Now, the system is working to put more emphasis on fresh foods by taking steps to get more area farmers involved in selling their crops for school lunches and breakfasts. The "Farm to School" program already has made some headway, but expanding it further will require overcoming some challenges.

In the past two years, Cabell's Farm to School initiative mostly has consisted of student initiatives, with Future Farmers of American and 4-H clubs at Cabell Midland High School growing corn and potatoes and a group of students selling their farm-produced eggs.

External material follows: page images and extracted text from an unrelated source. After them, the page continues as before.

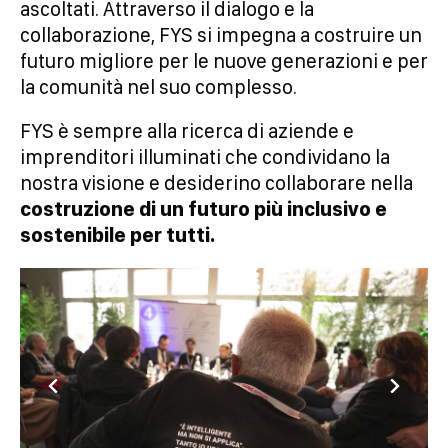
ascoltati. Attraverso il dialogo e la
collaborazione, FYS si impegna a costruire un
futuro migliore per le nuove generazioni e per
la comunità nel suo complesso.
FYS è sempre alla ricerca di aziende e
imprenditori illuminati che condividano la
nostra visione e desiderino collaborare nella
costruzione di un futuro più inclusivo e
sostenibile per tutti.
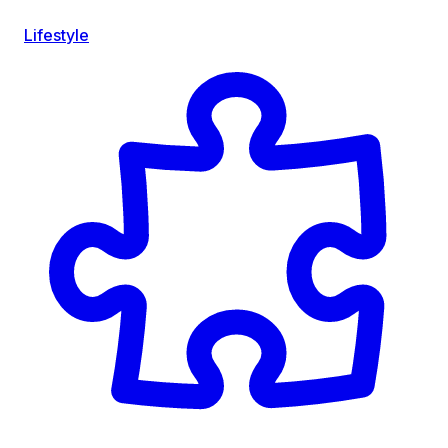
Lifestyle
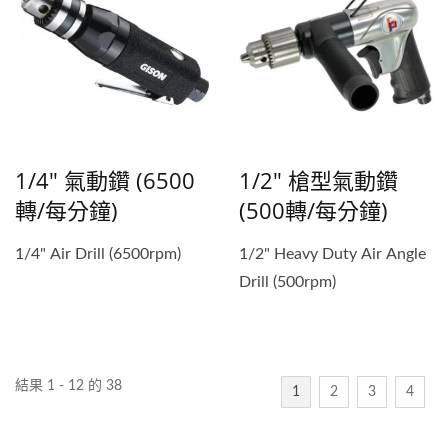
1/4" 氣動鑽 (6500
1/2" 槍型氣動鑽
轉/每分鐘)
(500轉/每分鐘)
1/4" Air Drill (6500rpm)
1/2" Heavy Duty Air Angle
Drill (500rpm)
結果 1 - 12 的 38
1
2
3
4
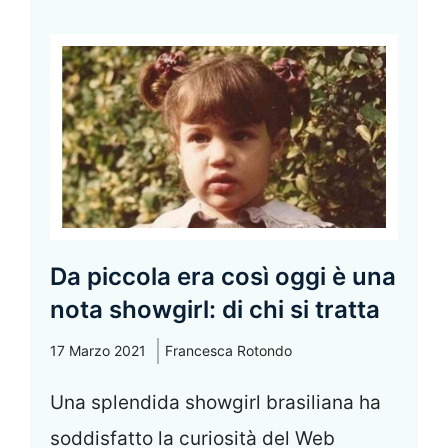
Da piccola era così oggi è una
nota showgirl: di chi si tratta
17 Marzo 2021
Francesca Rotondo
Una splendida showgirl brasiliana ha
soddisfatto la curiosità del Web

The program also has stepped somewhat beyond just student-driven efforts by buying about $10,000 worth of produce directly from farmers in other counties.

Now, the program is trying to generate interest from farmers in Cabell County, a logical step that could prove to be the most beneficial -- if the interest can be sparked among local farmers and the school system and potential farm suppliers can overcome various logistical issues.

Aspects acknowledged by state officials who are advocating for more farm to school activity are packaging the produce properly and figuring out ways for it to be delivered in a timely and cost-efficient manner.

Another is coordinating with farmers about the crops they grow so that a diversified set of foods can meet the schools' needs. There also is the issue of whether farmers can supply foods in the quantities demanded by a school system with 12,000 students.

Then there is a matter of the calendar. As of now, schools are not in session for much of the growing season when food crops are most plentiful. That clearly can cause complications in meeting the schools' demands during the course of a school year, plus putting the onus on farmers to find other buyers when school is not in session.

To find answers for some of the issues -- such as packaging and delivery -- Cabell County Schools is hoping to receive a $100,000 grant that could be used in part to set up a central receiving and distribution point.

All those hurdles don't mean the Farm to School initiative can't succeed, although it does mean significant progress will likely take some time. But the benefits of moving forward are clear. Rhonda McCoy, director of Food Services for Cabell County Schools, spelled them out clearly in an interview last week: Buying produce from local farmers helps the economy and helps put fresh food on the table for students. Both outcomes are welcome.